Microsoft: malware originates from computer manufacturing - Update

Microsoft has taken control of a domain that hosted the Nitol botnet. The malware infected machines during their manufacturing in Chinese factories.

Last week, Microsoft announced that they were conducting an operation targeting a botnet. This isn’t the first time that Microsoft has been instrumental in dismantling a botnet.

This time, the target was Nitol. The action was undertaken from both a technical and legal perspective, with Microsoft having obtained the right from a Virginia court to seize the domain 3322.org which hosted the botnet.

A new DNA system was created by Microsoft to block the botnet and close to 70 000 other malicious sub-domains hosted on 3322.org. This system allows all traffic coming from legitimate sub-domains to operate without any problem.

This initiative aims at disrupting the cyber criminals control over infected machines which attempt connecting to Nitol.
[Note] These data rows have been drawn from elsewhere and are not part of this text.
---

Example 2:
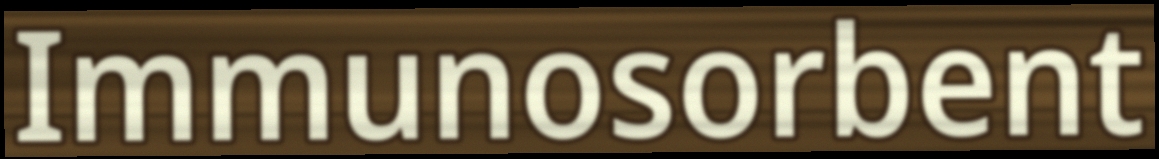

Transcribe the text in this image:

Immunosorbent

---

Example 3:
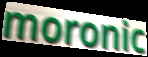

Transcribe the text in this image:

moronic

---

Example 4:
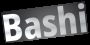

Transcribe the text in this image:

Bashi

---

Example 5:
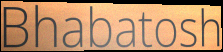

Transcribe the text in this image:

Bhabatosh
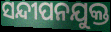
ସନ୍ଦୀପନଯୁକ୍ତ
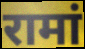
रामां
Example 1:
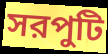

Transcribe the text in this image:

সরপুটি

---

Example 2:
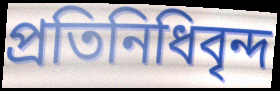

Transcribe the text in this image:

প্রতিনিধিবৃন্দ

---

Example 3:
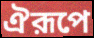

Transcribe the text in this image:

ঐরূপে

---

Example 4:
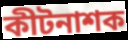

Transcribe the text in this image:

কীটনাশক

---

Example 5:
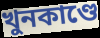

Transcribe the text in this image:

খুনকাণ্ডে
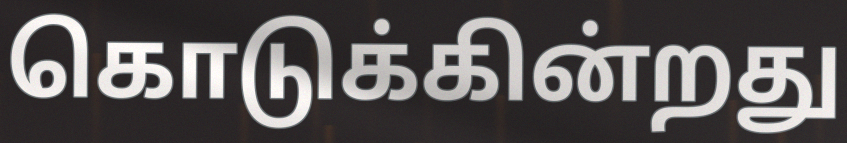
கொடுக்கின்றது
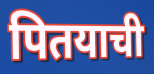
पितयाची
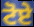
ਟੋਏ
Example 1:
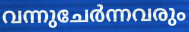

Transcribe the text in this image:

വന്നുചേർന്നവരും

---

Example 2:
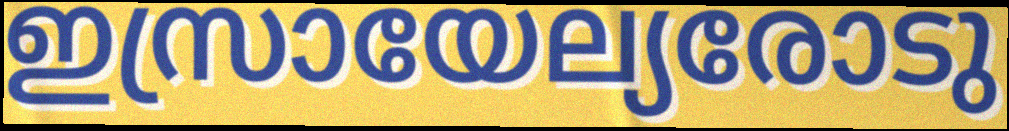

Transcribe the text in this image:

ഇസ്രായേല്യരോടു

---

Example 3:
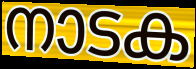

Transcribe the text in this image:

നാടക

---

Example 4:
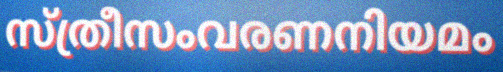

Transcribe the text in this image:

സ്ത്രീസംവരണനിയമം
Microsoft’s researchers have discovered that the cyber criminals managed to infiltrate unsecure manufacturing lines to introduce counterfeit software which contained the malware onto the Windows operating system.

According to Microsoft "the supply chain becomes unsecure when a reseller takes in stock from an uncertified source."
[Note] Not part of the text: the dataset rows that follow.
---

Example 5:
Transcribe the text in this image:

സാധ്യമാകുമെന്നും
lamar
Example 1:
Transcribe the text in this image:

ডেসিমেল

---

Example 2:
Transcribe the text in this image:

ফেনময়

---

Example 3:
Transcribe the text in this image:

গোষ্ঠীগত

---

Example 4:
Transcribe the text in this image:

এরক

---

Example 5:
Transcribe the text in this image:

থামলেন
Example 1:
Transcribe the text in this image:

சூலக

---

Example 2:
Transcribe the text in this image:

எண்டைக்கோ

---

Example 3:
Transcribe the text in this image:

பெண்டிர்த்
Such an event was seen on computers purchased by Microsoft’s investigators in various cities around China: "we purchased multiple new computers in China and the malware was already installed".

In reality, Microsoft extrapolates their information based on the purchase of 20 computers in China in August 2011. Four of these contained malware, including Nitol.
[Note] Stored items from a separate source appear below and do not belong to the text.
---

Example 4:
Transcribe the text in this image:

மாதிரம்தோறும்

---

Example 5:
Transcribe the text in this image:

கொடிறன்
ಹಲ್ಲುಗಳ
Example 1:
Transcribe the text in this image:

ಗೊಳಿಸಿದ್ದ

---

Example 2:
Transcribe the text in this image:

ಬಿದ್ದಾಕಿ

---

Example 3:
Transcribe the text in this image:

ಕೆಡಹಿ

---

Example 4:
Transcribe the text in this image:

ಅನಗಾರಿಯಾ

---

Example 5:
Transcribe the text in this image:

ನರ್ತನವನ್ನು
Numerous variants of Nitol exist. According to Microsoft, the malware is capable of signing infected machines up to the botnet to execute denial of service attacks and generate spam. It is also believed that passwords and other information could be stolen, the microphone and webcam can be activated to spy on users and other unwanted programs can be downloaded without the user’s agreement.

While the size of the Nitol botnet isn’t really known, the 70 000 malicious sub-domains hosted on 3322.org are used by 565 different types of malwares.

Update : The malware is loaded onto the computers before it reaches a customer or end purchaser. This means that the malware is loaded after the product is shipped by the original equipment manufacturer to a distributor, transporter, or reseller.